What you will do
Please reproduce the data below word for word, beginning at the line that contains "habitat: Mixed forest" and continuing through the last line of the data.

** START Dataset excerpts **

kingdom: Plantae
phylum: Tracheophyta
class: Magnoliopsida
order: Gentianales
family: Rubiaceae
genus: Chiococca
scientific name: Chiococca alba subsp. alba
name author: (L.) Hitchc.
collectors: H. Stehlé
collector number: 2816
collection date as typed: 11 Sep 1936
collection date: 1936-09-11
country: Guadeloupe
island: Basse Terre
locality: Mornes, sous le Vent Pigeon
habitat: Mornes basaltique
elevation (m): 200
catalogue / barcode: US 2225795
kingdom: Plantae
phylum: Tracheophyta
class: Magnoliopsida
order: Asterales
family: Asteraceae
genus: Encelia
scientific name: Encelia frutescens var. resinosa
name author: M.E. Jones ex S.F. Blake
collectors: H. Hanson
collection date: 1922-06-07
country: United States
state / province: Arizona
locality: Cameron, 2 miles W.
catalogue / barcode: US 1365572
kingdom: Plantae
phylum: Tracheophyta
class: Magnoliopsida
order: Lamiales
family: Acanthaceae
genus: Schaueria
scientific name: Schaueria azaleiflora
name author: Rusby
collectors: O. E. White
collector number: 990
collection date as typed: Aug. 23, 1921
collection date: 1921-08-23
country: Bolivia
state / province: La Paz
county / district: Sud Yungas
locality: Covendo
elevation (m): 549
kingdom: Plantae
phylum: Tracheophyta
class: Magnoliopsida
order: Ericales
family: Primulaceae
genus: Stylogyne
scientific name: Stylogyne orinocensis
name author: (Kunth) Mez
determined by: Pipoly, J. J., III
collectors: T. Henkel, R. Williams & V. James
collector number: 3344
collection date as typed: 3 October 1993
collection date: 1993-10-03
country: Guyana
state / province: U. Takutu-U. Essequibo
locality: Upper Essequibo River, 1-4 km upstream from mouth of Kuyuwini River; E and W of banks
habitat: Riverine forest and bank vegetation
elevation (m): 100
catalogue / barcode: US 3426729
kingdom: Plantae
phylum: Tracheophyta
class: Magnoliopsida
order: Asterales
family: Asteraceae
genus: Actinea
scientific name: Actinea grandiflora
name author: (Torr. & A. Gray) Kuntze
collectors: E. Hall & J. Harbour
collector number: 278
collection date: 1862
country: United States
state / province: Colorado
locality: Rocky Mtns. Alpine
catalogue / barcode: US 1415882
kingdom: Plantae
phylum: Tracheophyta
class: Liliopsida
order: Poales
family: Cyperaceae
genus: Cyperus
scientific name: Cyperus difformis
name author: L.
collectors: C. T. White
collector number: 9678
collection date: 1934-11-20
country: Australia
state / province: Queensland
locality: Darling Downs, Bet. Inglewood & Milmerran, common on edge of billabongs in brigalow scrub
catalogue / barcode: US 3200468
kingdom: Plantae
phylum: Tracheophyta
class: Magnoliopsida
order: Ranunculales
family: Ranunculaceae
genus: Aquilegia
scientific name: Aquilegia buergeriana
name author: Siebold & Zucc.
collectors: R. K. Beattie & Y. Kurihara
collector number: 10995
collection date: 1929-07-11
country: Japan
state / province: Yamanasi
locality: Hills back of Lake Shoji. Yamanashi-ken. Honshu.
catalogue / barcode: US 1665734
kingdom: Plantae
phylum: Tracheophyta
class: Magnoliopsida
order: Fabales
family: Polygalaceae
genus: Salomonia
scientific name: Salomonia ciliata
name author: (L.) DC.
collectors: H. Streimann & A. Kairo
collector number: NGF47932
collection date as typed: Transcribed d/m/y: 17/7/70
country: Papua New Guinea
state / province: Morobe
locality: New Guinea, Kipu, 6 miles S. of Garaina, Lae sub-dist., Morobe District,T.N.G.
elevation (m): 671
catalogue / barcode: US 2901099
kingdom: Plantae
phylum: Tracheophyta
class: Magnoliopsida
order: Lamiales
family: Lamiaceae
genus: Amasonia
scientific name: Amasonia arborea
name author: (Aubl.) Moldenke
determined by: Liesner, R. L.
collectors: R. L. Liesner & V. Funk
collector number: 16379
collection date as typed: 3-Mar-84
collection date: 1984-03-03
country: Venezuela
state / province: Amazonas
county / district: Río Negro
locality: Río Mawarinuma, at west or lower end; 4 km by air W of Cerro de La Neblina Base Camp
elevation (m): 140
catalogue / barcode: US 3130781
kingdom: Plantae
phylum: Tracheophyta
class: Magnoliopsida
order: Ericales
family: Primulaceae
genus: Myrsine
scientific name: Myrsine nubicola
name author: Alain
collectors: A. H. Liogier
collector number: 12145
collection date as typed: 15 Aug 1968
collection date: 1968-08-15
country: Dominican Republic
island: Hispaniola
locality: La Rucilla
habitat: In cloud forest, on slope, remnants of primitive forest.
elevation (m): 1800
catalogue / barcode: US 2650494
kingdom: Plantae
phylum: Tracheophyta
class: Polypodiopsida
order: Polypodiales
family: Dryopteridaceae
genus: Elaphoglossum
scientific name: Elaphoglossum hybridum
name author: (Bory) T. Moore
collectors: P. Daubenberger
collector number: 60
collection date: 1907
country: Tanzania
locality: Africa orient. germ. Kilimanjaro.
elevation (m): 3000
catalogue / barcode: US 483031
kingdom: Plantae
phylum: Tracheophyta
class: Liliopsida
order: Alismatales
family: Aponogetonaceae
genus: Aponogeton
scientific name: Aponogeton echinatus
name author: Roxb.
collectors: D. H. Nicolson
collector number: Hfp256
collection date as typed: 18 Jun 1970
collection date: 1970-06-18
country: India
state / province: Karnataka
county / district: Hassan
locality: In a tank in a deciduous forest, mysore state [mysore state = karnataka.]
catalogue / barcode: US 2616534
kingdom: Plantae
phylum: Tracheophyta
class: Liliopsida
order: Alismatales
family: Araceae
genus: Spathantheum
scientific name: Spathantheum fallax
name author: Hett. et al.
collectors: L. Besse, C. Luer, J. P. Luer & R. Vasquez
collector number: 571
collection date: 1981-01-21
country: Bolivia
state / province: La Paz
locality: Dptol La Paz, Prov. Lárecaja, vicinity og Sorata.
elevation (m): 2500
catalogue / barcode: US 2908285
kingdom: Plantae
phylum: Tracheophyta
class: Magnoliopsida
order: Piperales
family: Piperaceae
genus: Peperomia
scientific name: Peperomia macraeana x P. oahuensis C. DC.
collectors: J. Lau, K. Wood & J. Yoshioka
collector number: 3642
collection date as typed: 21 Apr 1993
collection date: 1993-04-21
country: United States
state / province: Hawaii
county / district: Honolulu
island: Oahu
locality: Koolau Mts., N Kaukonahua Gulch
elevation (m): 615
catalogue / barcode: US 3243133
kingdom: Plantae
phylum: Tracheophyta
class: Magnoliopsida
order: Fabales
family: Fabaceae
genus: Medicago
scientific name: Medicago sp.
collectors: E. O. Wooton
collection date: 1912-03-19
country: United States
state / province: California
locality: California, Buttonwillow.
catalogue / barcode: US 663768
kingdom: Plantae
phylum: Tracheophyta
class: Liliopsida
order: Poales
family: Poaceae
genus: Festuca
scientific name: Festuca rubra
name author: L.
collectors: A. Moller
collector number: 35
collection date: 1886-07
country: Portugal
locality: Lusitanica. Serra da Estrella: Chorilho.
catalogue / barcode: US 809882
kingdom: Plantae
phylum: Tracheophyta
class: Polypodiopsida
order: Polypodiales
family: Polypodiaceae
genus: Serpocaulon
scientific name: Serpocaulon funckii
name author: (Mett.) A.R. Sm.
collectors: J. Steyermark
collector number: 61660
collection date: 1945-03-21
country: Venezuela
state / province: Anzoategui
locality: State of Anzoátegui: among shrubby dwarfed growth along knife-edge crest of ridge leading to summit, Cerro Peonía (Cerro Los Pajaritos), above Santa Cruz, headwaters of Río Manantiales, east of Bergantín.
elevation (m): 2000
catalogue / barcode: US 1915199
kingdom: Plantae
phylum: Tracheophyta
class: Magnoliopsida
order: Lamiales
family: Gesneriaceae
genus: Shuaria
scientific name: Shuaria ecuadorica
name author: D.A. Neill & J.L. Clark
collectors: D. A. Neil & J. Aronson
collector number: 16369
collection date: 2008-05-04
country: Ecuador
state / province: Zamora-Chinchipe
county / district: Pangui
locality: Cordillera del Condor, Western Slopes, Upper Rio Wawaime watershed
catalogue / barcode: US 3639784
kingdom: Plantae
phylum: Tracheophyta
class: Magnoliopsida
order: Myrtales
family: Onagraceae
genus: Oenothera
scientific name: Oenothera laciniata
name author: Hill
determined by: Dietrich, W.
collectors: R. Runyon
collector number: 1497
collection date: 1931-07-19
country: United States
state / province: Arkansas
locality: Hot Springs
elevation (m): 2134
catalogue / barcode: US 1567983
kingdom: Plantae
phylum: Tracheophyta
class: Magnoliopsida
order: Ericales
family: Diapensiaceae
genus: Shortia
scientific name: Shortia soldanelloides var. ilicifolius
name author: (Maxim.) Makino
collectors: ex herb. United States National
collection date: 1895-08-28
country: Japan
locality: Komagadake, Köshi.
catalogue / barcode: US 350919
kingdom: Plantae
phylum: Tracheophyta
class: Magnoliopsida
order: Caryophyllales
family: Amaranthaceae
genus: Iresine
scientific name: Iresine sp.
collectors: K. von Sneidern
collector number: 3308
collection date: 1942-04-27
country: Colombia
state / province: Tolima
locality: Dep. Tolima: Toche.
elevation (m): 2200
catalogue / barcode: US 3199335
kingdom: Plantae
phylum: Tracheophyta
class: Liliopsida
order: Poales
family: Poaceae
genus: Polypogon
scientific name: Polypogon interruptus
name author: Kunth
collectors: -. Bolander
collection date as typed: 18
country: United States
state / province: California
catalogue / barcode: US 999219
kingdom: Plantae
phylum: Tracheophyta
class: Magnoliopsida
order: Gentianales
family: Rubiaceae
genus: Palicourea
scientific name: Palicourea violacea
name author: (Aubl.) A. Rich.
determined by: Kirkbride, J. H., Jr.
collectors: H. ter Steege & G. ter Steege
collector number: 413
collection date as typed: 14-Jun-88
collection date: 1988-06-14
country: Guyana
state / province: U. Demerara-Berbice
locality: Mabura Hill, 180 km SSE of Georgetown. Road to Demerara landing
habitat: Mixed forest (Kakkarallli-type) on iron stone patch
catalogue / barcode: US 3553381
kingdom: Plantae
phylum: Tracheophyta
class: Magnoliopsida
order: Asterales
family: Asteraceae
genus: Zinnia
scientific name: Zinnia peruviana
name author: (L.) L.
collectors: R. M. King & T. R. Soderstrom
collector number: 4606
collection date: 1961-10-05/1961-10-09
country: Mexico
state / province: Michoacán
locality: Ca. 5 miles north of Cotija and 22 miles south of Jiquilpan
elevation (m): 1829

** END Dataset excerpts **

Result below
habitat: Mixed forest (Kakkarallli-type) on iron stone patch
catalogue / barcode: US 3553381
kingdom: Plantae
phylum: Tracheophyta
class: Magnoliopsida
order: Asterales
family: Asteraceae
genus: Zinnia
scientific name: Zinnia peruviana
name author: (L.) L.
collectors: R. M. King & T. R. Soderstrom
collector number: 4606
collection date: 1961-10-05/1961-10-09
country: Mexico
state / province: Michoacán
locality: Ca. 5 miles north of Cotija and 22 miles south of Jiquilpan
elevation (m): 1829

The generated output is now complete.